Andi terdiam, ia masih berdiri di situ, tak bergeming, tak bersuara. Ia tak melakukan selebrasi atas keberhasilannya mencetak gol. salah seorang teman berlari kearahnya dan menepuk pundakya.

"Hey, Ndi, yang barusan itu keren banget"

Andi masih terdiam, ia menunduk melihat ke arah sepatunya.

"Hey, kenapa?"

"Sepertinya sepatuku robek"

Sepatu bola andi satu satunya rusak, gol yang baru saja tercipta harus di bayar mahal olehnya. sekarang sepatu sebelah kanan andi seperti mulut buaya yang sedang menganga.
Andi tertunduk lesu. ia mencopot kedua sepatu dan menentengnya keluar lapangan. ia tak mungkin lagi melanjutkan pertandingan dengan keadaan sepatu seperti itu.

setelah Andi di gantikan, ia duduk di pinggir lapangan. menarik napas dalam dalam lalu menghembuskannya perlahan.

"Aduh gimana pertandingan besok yah, kalau sepatu begini?"

Sepatu Andi sudah tidak mungkin bisa di pakai lagi. di perbaiki pun tak mungkin. tak terasa langit mulai gelap. latihan untuk hari ini di hentikan. masih tertunduk lesu andi pulang sambil menenteng sepatu butut miliknya.


Sesampainya di rumah Andi menggeletakkan sepatunya di sudut ruangan, lalu masuk ke kamar.
ia merasa sangat lelah, pikirannya sedang kacau.

setelah membersihkan diri, Andi merebahkan badannya di atas ranjang dengan kedua tangannya menyilang di belakang kepala.

"Bagaimana besok aku bisa bertanding kalau tidak ada sepatu" pertanyaan itu terus berkecamuk di pikiran Andi.

Padahal besok adalah pertandingan penting, tapi sepatu bola satu satunya malah rusak. andi merasa binggung. di tengah pikirannya yang tak menentu, tiba tiba pintu kamarnya ada yang mengetuk.

"Tok...tok...tok...!!!" Andi sedikit tersentak.

"Andi, keluar sebentar nak, Ibu mau memberimu sesuatu" suara Ibu Andi dari balik pintu.

"Iya, Bu sebentar" kemudian andi bangkit dari tempat tidurnya, lalu membukakan pintu.

"Ada apa Bu?" tanya Andi.

"Ini, untukmu" Ibunya menyodorkan sebuah kotak kardus berwarna coklat.

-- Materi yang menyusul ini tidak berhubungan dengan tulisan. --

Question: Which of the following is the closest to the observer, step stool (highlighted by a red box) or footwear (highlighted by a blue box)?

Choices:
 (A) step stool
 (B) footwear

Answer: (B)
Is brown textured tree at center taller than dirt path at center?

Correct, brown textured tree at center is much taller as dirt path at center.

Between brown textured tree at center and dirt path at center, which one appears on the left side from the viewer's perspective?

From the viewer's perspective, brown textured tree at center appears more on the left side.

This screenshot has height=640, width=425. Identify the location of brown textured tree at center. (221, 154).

Andi nampak kebingungan.

"Apa isi kotak kardus ini Bu?"

"Bukalah, itu bekas mendiang Ayahmu, Ibu sudah lama menyimpannya"

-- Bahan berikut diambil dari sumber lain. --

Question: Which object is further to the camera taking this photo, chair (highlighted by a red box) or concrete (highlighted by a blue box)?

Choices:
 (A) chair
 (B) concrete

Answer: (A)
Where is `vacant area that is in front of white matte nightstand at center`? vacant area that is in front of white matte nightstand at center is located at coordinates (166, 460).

Andi seolah tak percaya dengan apa yang di lihatnya, kotak kardus itu berisi sepasang sepatu tua milik almarhum Ayahnya.

"Ini untukku Bu?" terpancar raut bahagia dari wajah Andi.

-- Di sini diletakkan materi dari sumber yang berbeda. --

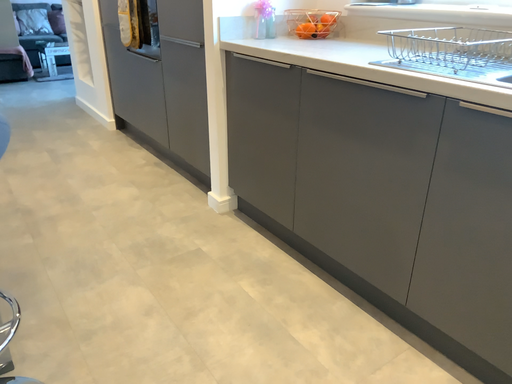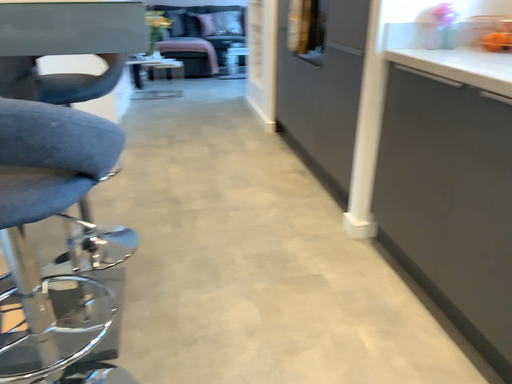
Question: How did the camera likely rotate when shooting the video?

Choices:
 (A) rotated right
 (B) rotated left

Answer: (B)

"Dulu Ayahmu pernah berpesan kepada Ibu untuk menjaga sepatu itu. Dan meminta untuk memberikannya padamu suatu hari nanti. Ibu rasa ini waktu yang tepat. Sekarang itu jadi milikmu, pergunakan dan rawatlah baik baik"

"Terimakasih Bu" Andi menggangguk mantap, lalu memeluk Ibunya.

"Terima kasih Ayah" kata Andi dalam hati.